-- Records shown follows --

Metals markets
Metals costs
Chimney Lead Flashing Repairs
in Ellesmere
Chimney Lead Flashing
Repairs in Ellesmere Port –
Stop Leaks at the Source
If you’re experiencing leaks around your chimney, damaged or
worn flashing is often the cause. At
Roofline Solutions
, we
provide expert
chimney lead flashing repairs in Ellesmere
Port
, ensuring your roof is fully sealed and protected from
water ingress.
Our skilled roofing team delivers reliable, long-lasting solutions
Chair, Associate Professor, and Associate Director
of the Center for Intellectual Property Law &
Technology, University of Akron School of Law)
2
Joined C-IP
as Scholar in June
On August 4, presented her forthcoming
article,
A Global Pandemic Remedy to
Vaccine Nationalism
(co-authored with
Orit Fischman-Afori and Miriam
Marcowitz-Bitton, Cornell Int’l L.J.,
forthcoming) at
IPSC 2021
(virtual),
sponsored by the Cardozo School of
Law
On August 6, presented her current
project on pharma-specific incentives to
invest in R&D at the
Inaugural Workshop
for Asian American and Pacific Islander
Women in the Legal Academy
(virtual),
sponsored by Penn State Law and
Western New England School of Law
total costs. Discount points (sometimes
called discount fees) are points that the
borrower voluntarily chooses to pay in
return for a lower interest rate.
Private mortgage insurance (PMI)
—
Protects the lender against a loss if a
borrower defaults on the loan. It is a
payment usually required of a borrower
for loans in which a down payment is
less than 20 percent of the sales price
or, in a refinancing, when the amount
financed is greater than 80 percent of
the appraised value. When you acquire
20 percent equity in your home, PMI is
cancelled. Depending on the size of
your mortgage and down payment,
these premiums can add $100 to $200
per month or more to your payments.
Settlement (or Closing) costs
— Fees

-- Records shown concluded --

Task item: Based on the listing, determine the number of lines that include the string "mortgage", and give that number without further text.

Output for this exercise: 2